I am the only one who practices magic: I practice magic in the city
Chapter 523 Tower of Babel
Chapter 523 Tower of Babel (4827)
Breaking the Language Matrix! ?
Sergey Brin shuddered and immediately returned his attention to the densely packed graphs on the screen.
Snatching the mouse from Demis Hassabis, Sergey Brin kept sliding the mouse wheel down.
Dazhou language, Prussian language, Gaulish language, Anglo language, Japanese language, Mao language, Xibai language, Portuguese language, Italian language, Barat language...
More than 300 curve comparison pictures all illustrate this fact:
The various performance curves of Juzi2.5 in fifteen languages are almost all on the same level!
Whether it is understanding and memory, reasoning and cognition, autonomous planning and decision-making, self-optimization and learning, emotion and social simulation, tool calling...
Except for the large fluctuations in generation and expression, the performance of almost all other abilities, especially reasoning and cognition, is almost exactly the same in various language environments!
There is not even one percent difference!
How can this be! ?
This completely goes against the principles of the big model!
"Did they adjust the parameters to bring the performance of all languages into line? Or did they translate into English first, think in English, and then translate back into the thought chain?"
Sergey Brin felt sweat suddenly appear on his head and under his armpits.
Artificial intelligence, the so-called intelligence, is thinking, and thinking requires language. Whether it is a human or a computer, it is impossible to think without language.
This is especially true for large-model AI.
These big models may master all the languages in the world, but when thinking in different languages, the performance of the big models in different aspects is different.
Firstly, it is because of the differences in the amount and quality of training materials for different languages.
In today's Internet age, Anglophone corpus is of course the most abundant, accounting for more than 80% of the total amount of Internet data.
When AlphaZero uses English for understanding and reasoning, its accuracy rate is more than 5% higher than that of other languages.

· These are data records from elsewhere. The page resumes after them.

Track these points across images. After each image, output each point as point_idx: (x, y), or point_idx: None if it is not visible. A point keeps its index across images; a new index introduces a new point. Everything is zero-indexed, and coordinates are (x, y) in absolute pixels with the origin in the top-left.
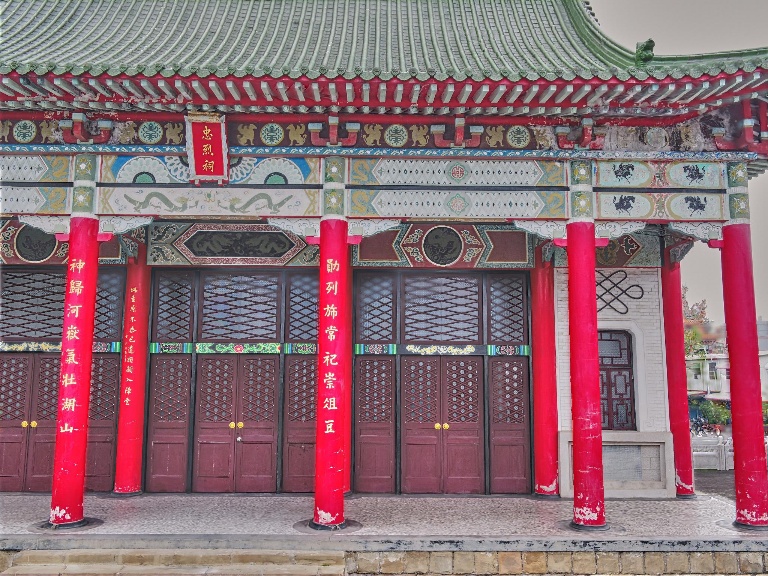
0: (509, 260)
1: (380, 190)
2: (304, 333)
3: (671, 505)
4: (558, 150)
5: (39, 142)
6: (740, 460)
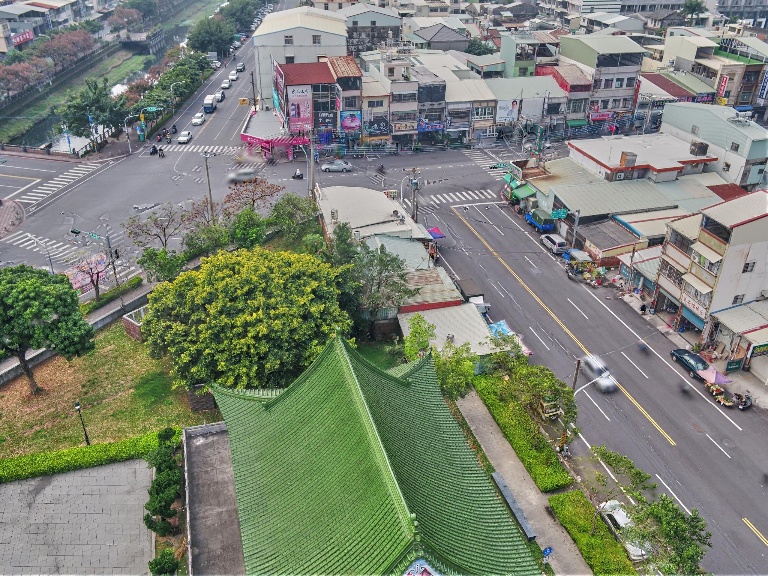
0: None
1: None
2: None
3: None
4: None
5: None
6: None
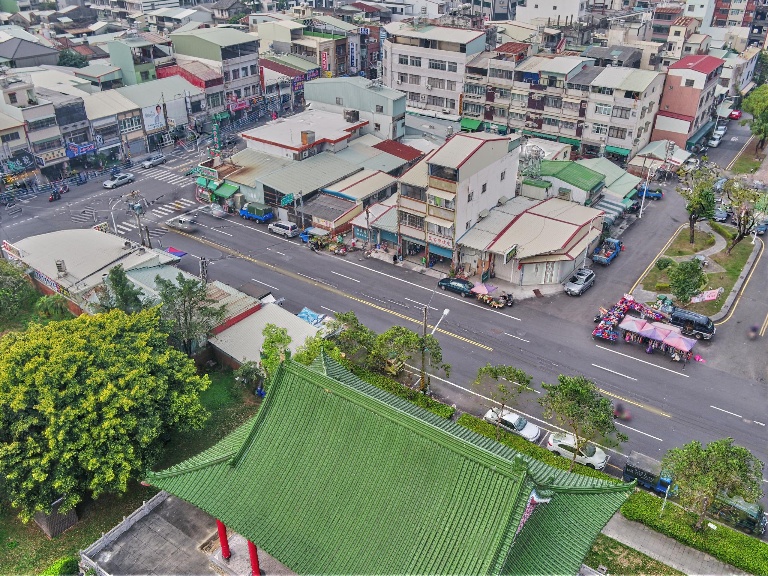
0: None
1: None
2: None
3: None
4: None
5: None
6: None
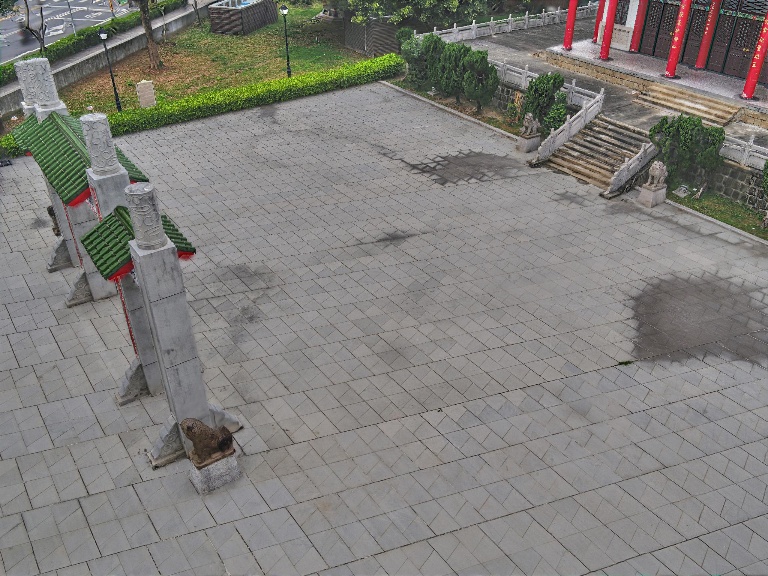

Secondly, different languages themselves have different "expression preferences" and "performance differences".
For example, Prussian is faster than English in structural reasoning, while Spanish has a clear advantage in sensory corpus.
Large models usually use a single language to build their reasoning path in a single thinking loop.
Although it can recognize multiple languages at the input stage and translate at the output stage, its inherent cognitive tensor structure still tends to use the token space constructed by the input language for semantic calculations.
To put it in simple terms, when the big model is thinking about a problem, in a thinking loop, it will basically only use one language to think. If you use English, it will think in English. If you use Zhouwen, it will think in Zhouwen.
Even if it mixes other languages into its replies, it is just a citation of materials or an imitation of human writing style, rather than true cross-lingual thinking.
How is it possible that the Orange model has similar performance in all aspects when thinking in different languages?
This is totally against common sense!
The only possibility is to align the thinking performance of various languages.
To put it simply, it is like a wooden barrel. Take the shortest board as the base and cut off all the tall boards.
But what’s the point of doing this?
Demis Hassabis shook his head hesitantly: "Probably not. Lacy's operation wasted too many resources."
"As for whether to translate thoughts into English or other languages first..."
Demis Hassabis paused.
"I thought so at first, but after testing, it turned out not to be the case."
After saying that, Hassabis turned to the middle of the lab report.
"Look at the abilities of 'abstract induction' and 'formal reasoning'. Even when using 'Malayalam', Juzi2.5 can still accurately perform abstract induction and formal reasoning."
"For example, in this example, in terms of emotion understanding, our experimenters asked Juzi to think in Malay and output the results in English. In the task response to the experimenters, the Juzi model did not simply translate the Malay word 'manja' into 'pampered' or 'affectionate'."
"Instead, it uses different expressions with actual semantics."
"For example, in the first paragraph, its translation of 'manja' is 'cute and clingy'."
"In the fifth paragraph, the thought chain is still 'manja', but because the subject has changed, the meaning of 'manja' in Malayalam has also undergone a subtle change. At this time, it transforms the 'manja' here into 'being spoiled'."
Demis Hassabis took off his glasses, wiped them, and squinted his eyes. "Originally, there was no accurate translation of the word manja in the Anglophone language. But after this translation, even if a Malayalam who has never learned Anglophone speaks Anglophone, there will be no misunderstanding when he speaks it."
Sergey Brin looked at the graph that Demis Hassabis pointed to, and his hair stood up.
As a tech geek and one of the bosses of Google, he is certainly not the best in technology now, but his understanding and knowledge of artificial intelligence is definitely among the best in the world.
How is this possible?
Because Malayalam is an isolating language, its grammatical structure is relatively flat, and its cultural context is more colloquial and situation-driven, which makes it inherently limited in its expression in abstract, philosophical, technical and other fields.
This results in the lack of some high-level conceptual vocabulary in the language itself, and we can often only rely on descriptive translation or the direct introduction of foreign words.
Philosophical terms such as "consciousness", "existence", "subjectivity" and "objectivity" do not exist in Malayalam and can only be borrowed directly from foreign words or
But at the same time, there are also a considerable number of "flexible words" in Malayalam that are not found in Anglophone and Western languages.
The meanings of these words are often very subtle, and the corresponding words in the dictionary are more or less different.
This results in subtle differences in AI's understanding of the world and relationships when different corpora are used to train large models, or when large models are used in different languages.
This "subtle difference" may seem insignificant, but in fact it is often one of the important causes of cultural misunderstanding and conflict.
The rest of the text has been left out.